Al-Waleed bin Talal: Saudi and “Israeli” Interests in Parallel

Members of the Saudi royal family have voiced their displeasure with the Obama administration's approach to the Middle East whether through private channels or recently in public, but the staunchest of these voices was al-Waleed's.
"America is shooting itself in the foot," he told the Wall Street Journal.

As for President Obama, his second term is "going downhill completely," he described, adding on several occasions the disclaimer that "this is the impression I have in Saudi Arabia."

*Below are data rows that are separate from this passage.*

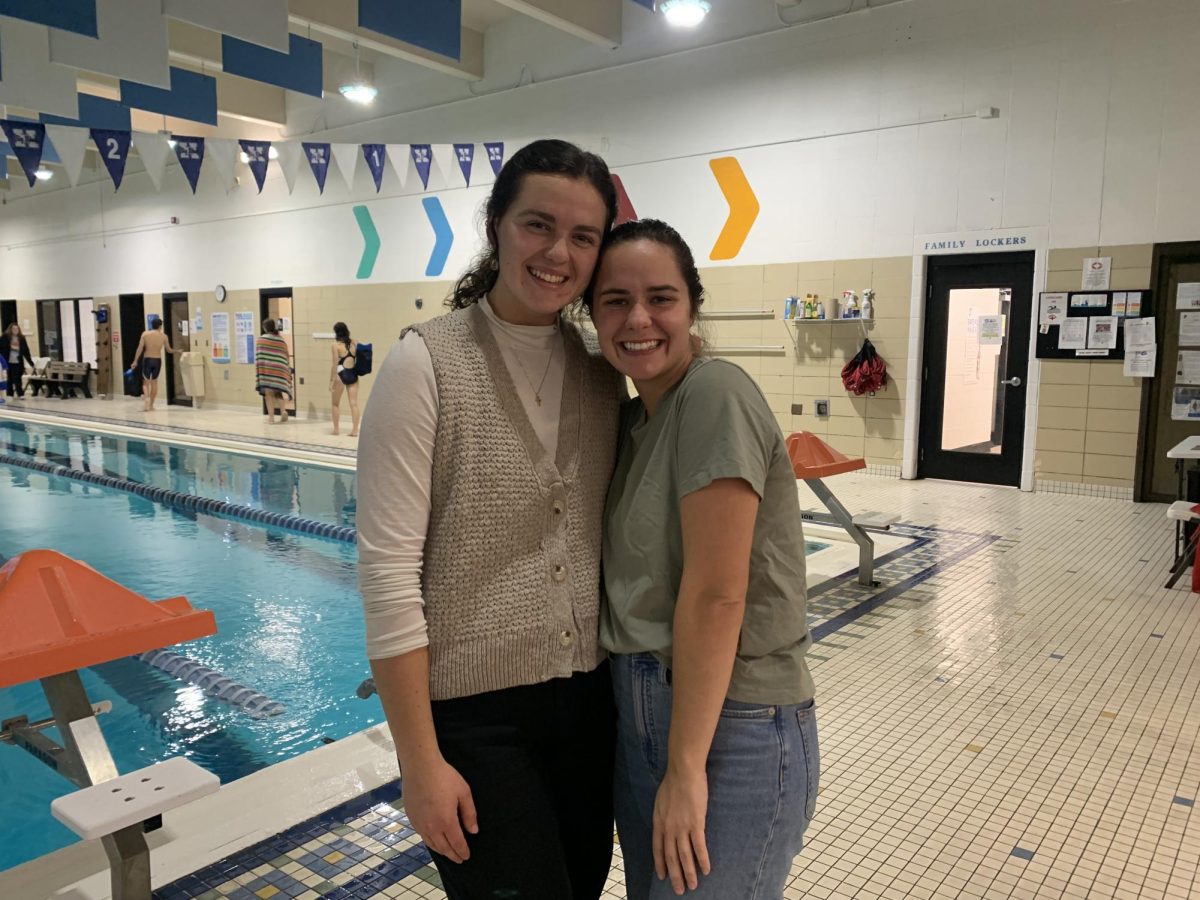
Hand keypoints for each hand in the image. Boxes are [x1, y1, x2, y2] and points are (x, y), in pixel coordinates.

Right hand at [400, 756, 477, 863]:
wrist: (420, 767)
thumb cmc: (444, 777)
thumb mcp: (463, 792)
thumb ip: (469, 814)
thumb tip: (473, 831)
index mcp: (446, 821)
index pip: (456, 843)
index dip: (462, 851)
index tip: (467, 856)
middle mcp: (432, 827)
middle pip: (443, 848)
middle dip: (453, 855)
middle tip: (459, 860)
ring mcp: (420, 824)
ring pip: (431, 844)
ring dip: (441, 851)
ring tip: (448, 853)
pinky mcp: (412, 818)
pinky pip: (422, 836)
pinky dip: (431, 842)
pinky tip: (434, 841)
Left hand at [653, 765, 710, 893]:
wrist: (683, 772)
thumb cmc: (673, 782)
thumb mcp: (660, 801)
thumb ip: (662, 816)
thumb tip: (665, 824)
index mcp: (659, 822)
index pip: (657, 849)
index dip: (660, 864)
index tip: (662, 876)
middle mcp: (668, 828)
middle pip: (671, 857)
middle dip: (675, 875)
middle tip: (679, 890)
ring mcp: (682, 827)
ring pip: (685, 856)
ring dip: (689, 873)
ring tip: (693, 886)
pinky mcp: (696, 823)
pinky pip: (699, 846)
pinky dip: (703, 860)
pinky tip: (706, 870)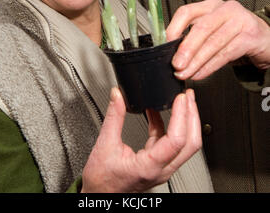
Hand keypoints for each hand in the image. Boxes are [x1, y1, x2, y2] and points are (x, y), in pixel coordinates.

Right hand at [81, 88, 200, 192]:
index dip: (181, 116)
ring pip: (185, 145)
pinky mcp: (158, 164)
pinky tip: (158, 112)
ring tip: (180, 101)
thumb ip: (114, 117)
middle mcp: (161, 170)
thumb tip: (117, 95)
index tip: (180, 98)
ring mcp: (162, 168)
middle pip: (190, 143)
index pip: (176, 140)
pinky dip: (168, 125)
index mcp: (149, 166)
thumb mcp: (105, 144)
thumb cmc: (102, 180)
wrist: (99, 195)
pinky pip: (171, 143)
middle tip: (188, 96)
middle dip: (192, 116)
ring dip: (185, 120)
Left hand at [167, 0, 269, 80]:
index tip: (165, 46)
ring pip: (213, 43)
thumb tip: (171, 53)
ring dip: (196, 62)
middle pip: (201, 28)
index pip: (187, 12)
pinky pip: (226, 53)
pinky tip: (200, 74)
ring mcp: (240, 20)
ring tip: (185, 73)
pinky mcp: (250, 36)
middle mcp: (225, 8)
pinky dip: (210, 66)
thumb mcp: (213, 30)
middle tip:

Labelling relations as "strained", he said relations "are perhaps the worst breach since the 1980s fight over the proposed sale of US Awacs planes to the kingdom."
He also added there is a frequent Saudi complaint these days is that this White House doesn't listen to them or reveal its true intentions.
"Frankly speaking," al-Waleed pointed out, "during the first Obama term his communication was almost nil."

"Obama is very cold because he is very, very immersed in domestic policy," he told the source.

Al-Waleed said the Saudis are trying to put maximum pressure now on the United States not to succumb to what he described as the president of Iran's soft talk.
The Saudi ‘prince' endorses "Israeli" Prime Minister Benjamin Netanyahu's line to describe Sheikh Rouhani: "a wolf in sheep's clothing."

He notes this startling alliance of Wahhabist Saudi Arabia, custodian of Islam's holiest sites, and the Zionist state. "For the first time, Saudi Arabian interests and "Israel" are almost parallel," he noted enthusiastically adding "It's incredible."
Commenting on the Iran's nuclear file, he suggested "Riyadh underwrote Pakistan's atomic-bomb program and keeps the country's economy afloat with its largess. The arrangement with Pakistan is too strong to dismiss an almost overnight nuclearization of the Arab peninsula with their help."

The Saudi royals also blamed Washington for abandoning an old American friend in Egypt's President Hosni Mubarak, who was deposed in February 2011.

For the record, al-Waleed thinks the Mubarak presidency was unsalvageable.

From the start of the Syrian conflict, Saudi and Qatari support flowed to the anti-Assad rebels.

Al-Waleed said Riyadh has upped its weapons supplies and training for the rebels but can't do as much as a superpower.

As the West stood aside, extremist factions in the rebel coalition strengthened and turned on each other. Some are linked to al Qaeda, "really savages," said al-Waleed.

He assured that Gulf money and weapons also went to the rebels.